**** Entries supplied ****

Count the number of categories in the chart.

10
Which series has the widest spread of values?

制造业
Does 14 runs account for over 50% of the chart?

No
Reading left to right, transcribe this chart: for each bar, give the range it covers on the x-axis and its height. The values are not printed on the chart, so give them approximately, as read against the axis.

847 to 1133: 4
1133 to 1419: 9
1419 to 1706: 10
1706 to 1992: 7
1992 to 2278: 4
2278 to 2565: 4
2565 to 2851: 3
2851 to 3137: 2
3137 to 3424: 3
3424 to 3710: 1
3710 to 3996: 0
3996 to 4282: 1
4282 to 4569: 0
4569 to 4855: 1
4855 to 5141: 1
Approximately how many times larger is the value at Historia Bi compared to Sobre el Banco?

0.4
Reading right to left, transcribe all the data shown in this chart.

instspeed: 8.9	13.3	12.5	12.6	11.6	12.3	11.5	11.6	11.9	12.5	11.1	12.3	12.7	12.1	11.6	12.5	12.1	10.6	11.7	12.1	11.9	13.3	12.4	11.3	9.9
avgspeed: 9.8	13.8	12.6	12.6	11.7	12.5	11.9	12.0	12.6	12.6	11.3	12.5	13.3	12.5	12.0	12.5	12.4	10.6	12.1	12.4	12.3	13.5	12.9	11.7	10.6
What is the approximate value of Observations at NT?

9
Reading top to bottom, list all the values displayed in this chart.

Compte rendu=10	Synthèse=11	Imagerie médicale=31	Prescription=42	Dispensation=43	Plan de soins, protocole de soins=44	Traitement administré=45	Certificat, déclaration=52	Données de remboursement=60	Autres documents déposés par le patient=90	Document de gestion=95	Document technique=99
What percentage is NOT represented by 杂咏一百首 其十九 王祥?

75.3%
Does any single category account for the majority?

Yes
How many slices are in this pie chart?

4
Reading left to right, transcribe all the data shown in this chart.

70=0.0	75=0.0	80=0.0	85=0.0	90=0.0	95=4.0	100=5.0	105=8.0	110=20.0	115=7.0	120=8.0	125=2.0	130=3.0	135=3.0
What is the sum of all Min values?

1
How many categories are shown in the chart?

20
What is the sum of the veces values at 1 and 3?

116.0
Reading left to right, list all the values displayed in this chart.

****

• [What you need to do] Please copy the entries again word for word, from the start of the entries through the line containing "Reading right to".

• [Answer]
Count the number of categories in the chart.

10
Which series has the widest spread of values?

制造业
Does 14 runs account for over 50% of the chart?

No
Reading left to right, transcribe this chart: for each bar, give the range it covers on the x-axis and its height. The values are not printed on the chart, so give them approximately, as read against the axis.

847 to 1133: 4
1133 to 1419: 9
1419 to 1706: 10
1706 to 1992: 7
1992 to 2278: 4
2278 to 2565: 4
2565 to 2851: 3
2851 to 3137: 2
3137 to 3424: 3
3424 to 3710: 1
3710 to 3996: 0
3996 to 4282: 1
4282 to 4569: 0
4569 to 4855: 1
4855 to 5141: 1
Approximately how many times larger is the value at Historia Bi compared to Sobre el Banco?

0.4
Reading right to left, transcribe all the data shown in this chart.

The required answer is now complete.